* **Goal of the exercise**
Check each line of the material for the string "movieLists", then give only how many lines have it.

* **Information shown**
------------------------------
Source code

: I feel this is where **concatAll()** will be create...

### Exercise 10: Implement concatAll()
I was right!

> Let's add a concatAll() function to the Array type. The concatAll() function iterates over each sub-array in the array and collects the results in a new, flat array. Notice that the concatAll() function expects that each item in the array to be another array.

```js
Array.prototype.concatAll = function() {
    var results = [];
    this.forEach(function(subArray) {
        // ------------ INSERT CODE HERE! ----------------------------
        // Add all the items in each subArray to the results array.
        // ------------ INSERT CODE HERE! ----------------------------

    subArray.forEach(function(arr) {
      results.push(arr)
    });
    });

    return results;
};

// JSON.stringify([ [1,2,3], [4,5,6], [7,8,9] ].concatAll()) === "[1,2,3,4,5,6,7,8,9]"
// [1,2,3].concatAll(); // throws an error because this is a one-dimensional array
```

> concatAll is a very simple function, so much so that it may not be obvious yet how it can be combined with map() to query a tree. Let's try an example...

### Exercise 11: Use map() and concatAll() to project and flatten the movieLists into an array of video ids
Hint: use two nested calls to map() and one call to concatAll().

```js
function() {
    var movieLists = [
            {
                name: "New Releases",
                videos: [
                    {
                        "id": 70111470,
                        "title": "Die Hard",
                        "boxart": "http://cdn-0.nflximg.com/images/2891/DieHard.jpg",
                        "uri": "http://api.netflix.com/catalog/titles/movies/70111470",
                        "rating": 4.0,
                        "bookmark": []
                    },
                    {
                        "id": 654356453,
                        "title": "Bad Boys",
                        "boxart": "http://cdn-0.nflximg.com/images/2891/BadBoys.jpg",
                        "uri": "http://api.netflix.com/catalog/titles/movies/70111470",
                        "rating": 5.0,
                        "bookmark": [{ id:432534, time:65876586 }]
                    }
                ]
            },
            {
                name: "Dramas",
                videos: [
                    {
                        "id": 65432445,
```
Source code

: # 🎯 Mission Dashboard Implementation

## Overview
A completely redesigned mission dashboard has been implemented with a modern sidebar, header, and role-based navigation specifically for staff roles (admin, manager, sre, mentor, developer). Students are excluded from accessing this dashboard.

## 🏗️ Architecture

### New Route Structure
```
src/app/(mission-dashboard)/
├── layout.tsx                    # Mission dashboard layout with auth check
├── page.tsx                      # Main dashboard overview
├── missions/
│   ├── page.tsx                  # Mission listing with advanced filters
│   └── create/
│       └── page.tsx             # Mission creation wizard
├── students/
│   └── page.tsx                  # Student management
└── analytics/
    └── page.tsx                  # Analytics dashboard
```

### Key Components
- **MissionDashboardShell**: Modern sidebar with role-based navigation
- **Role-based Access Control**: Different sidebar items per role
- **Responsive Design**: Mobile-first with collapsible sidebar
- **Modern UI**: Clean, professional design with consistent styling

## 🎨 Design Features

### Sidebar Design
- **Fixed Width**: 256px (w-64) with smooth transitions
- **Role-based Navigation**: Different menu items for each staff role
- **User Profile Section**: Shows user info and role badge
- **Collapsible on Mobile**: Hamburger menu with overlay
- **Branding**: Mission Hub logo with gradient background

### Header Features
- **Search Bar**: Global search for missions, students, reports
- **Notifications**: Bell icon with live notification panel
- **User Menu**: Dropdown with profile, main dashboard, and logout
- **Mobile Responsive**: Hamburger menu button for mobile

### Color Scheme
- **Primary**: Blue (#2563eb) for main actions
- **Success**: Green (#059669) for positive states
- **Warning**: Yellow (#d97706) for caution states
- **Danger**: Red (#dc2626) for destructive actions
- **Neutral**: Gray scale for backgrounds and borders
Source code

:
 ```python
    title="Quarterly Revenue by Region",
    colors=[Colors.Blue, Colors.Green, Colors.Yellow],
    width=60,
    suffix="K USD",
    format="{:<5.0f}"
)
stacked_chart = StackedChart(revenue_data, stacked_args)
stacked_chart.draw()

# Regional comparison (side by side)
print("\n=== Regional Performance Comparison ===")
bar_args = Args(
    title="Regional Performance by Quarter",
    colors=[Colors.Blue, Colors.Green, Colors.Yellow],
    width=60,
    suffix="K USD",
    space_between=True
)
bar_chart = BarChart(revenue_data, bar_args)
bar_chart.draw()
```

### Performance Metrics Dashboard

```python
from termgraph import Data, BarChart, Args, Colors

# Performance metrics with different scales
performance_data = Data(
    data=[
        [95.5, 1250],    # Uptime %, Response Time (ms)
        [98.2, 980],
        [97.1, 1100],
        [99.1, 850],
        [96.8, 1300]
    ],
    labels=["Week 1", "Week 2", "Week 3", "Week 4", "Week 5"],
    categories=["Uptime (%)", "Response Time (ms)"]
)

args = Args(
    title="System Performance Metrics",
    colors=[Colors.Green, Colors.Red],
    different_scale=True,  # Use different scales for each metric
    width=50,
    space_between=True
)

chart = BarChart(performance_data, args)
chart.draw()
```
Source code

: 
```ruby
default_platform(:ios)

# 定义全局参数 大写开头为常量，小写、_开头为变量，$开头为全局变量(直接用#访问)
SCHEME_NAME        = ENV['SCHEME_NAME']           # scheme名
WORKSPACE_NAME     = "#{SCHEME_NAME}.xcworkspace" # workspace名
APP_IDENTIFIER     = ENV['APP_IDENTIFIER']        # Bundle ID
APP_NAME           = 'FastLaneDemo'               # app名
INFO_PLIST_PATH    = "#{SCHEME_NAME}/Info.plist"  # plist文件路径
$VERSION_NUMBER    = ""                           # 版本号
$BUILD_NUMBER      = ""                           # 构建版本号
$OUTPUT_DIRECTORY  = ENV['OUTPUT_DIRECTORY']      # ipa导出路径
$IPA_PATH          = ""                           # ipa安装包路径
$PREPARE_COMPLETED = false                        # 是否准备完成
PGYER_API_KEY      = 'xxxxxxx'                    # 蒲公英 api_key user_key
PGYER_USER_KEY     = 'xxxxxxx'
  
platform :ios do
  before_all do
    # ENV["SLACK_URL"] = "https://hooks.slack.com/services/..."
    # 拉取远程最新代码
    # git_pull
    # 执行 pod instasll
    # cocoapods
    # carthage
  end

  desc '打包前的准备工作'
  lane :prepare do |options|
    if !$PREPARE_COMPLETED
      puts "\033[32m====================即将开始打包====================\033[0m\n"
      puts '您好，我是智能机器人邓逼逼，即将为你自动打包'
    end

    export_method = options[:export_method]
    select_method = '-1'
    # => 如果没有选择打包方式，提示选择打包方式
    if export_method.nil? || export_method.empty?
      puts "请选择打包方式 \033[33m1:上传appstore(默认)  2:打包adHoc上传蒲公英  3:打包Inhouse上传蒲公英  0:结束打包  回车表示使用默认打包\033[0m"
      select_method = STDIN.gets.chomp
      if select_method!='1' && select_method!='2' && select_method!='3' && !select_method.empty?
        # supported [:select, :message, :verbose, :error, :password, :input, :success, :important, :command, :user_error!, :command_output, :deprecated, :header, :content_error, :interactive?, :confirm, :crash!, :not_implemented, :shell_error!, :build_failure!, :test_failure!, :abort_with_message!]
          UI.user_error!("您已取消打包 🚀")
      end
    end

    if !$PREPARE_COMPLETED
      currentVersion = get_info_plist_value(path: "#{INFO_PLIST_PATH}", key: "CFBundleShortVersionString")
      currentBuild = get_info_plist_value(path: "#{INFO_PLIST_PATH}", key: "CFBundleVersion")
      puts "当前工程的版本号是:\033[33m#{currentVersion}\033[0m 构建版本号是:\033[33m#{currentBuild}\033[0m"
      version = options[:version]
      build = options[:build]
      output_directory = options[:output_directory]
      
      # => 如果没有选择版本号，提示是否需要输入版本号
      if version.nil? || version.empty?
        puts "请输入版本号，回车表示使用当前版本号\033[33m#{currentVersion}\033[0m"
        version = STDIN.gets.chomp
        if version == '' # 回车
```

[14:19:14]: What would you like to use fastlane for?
------------------------------
* **Response to the exercise**
2